[Dataset entries]
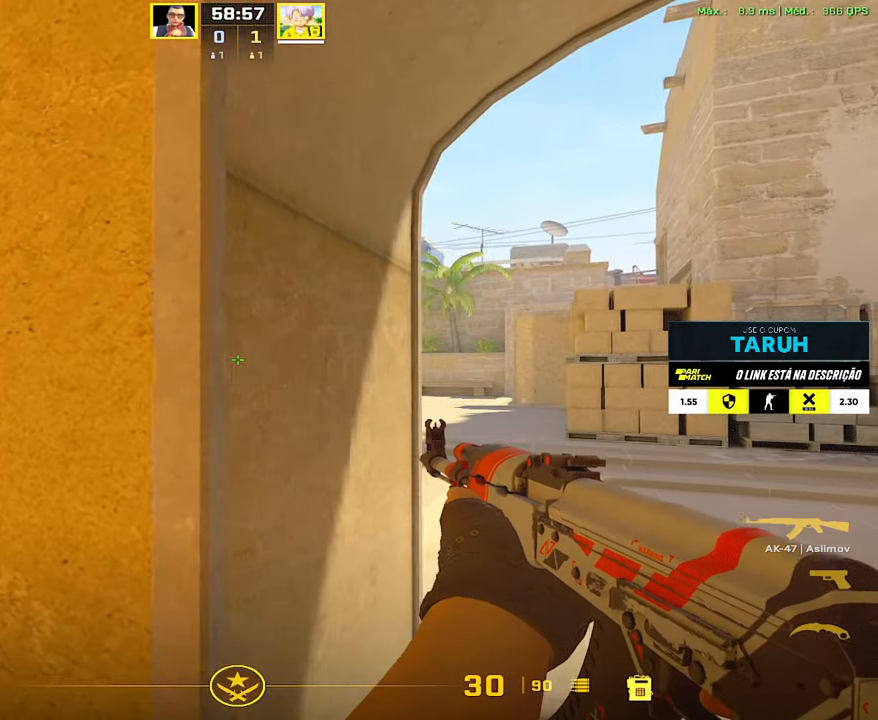
{"keys": [], "mouse": [], "events": [[400, "a", "down"], [400, "d", "up"], [500, "a", "up"]]}
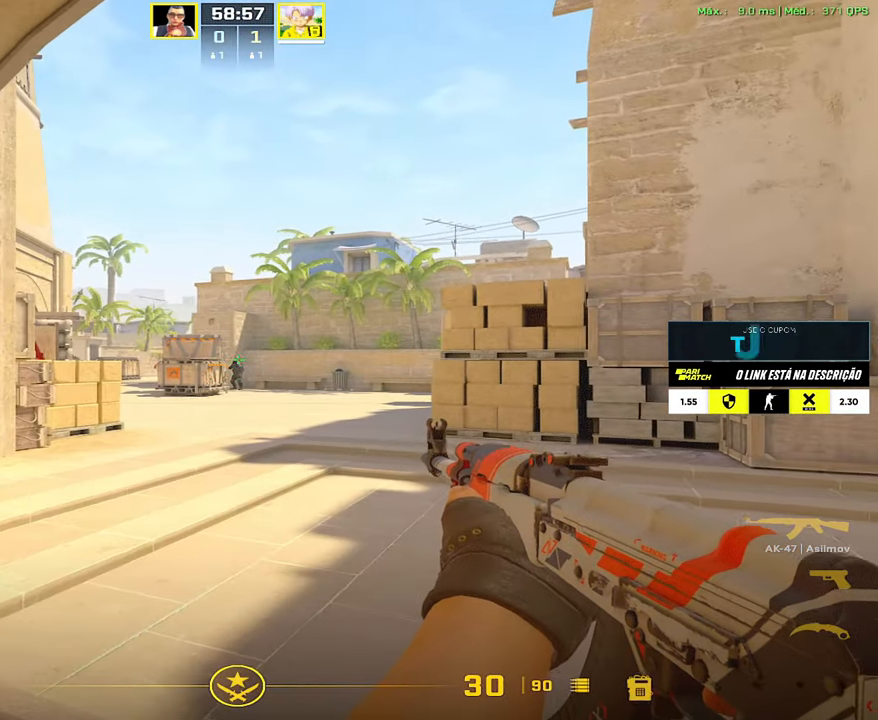
{"keys": [], "mouse": [], "events": []}
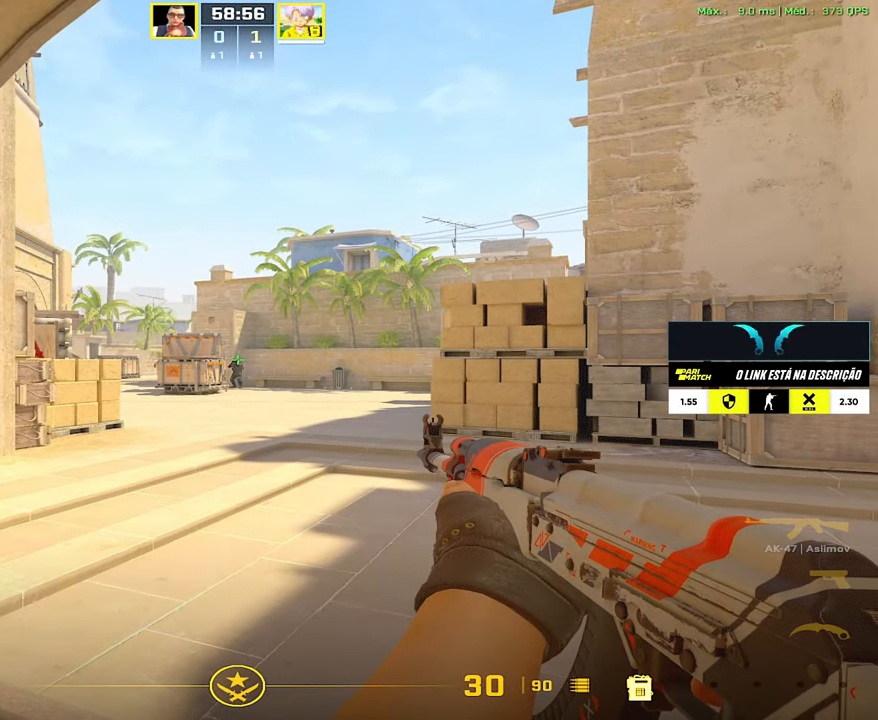
{"keys": [], "mouse": [], "events": []}
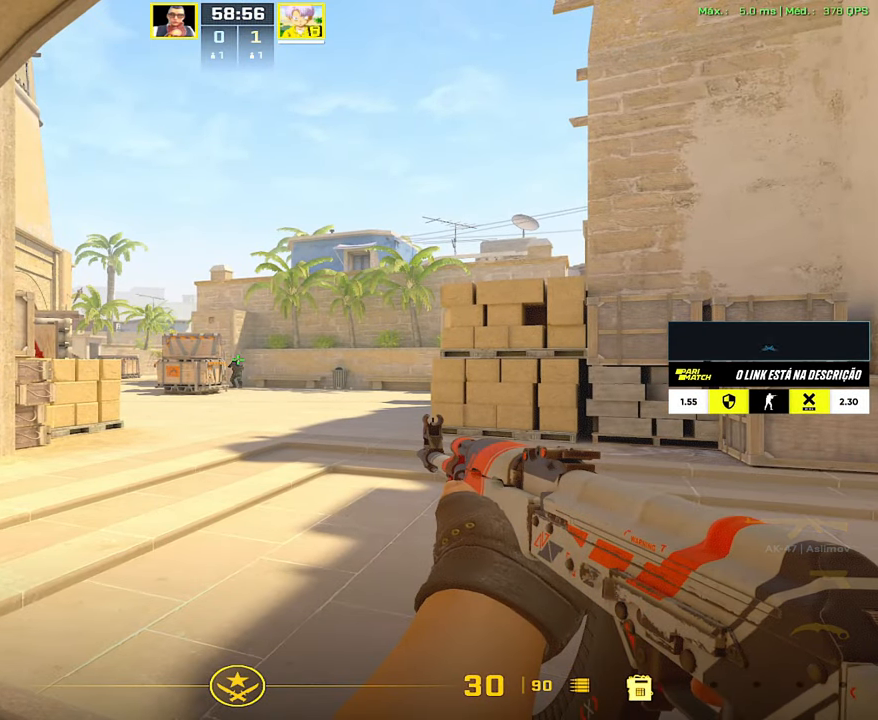
{"keys": ["3", "a"], "mouse": [], "events": [[317, "a", "down"], [450, "3", "down"]]}
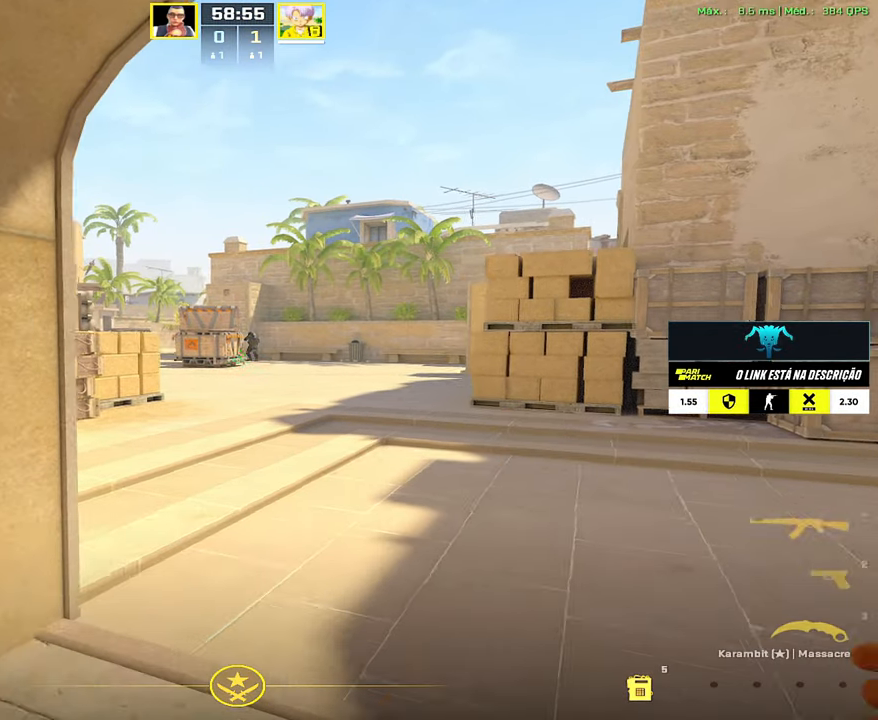
{"keys": [], "mouse": [], "events": [[50, "3", "up"], [183, "f", "down"], [233, "f", "up"], [283, "a", "up"]]}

> **WORK REQUIRED**
Find each line above that contains "down", and copy those lines.

> **TASK RESPONSE**
{"keys": [], "mouse": [], "events": [[400, "a", "down"], [400, "d", "up"], [500, "a", "up"]]}
{"keys": ["3", "a"], "mouse": [], "events": [[317, "a", "down"], [450, "3", "down"]]}
{"keys": [], "mouse": [], "events": [[50, "3", "up"], [183, "f", "down"], [233, "f", "up"], [283, "a", "up"]]}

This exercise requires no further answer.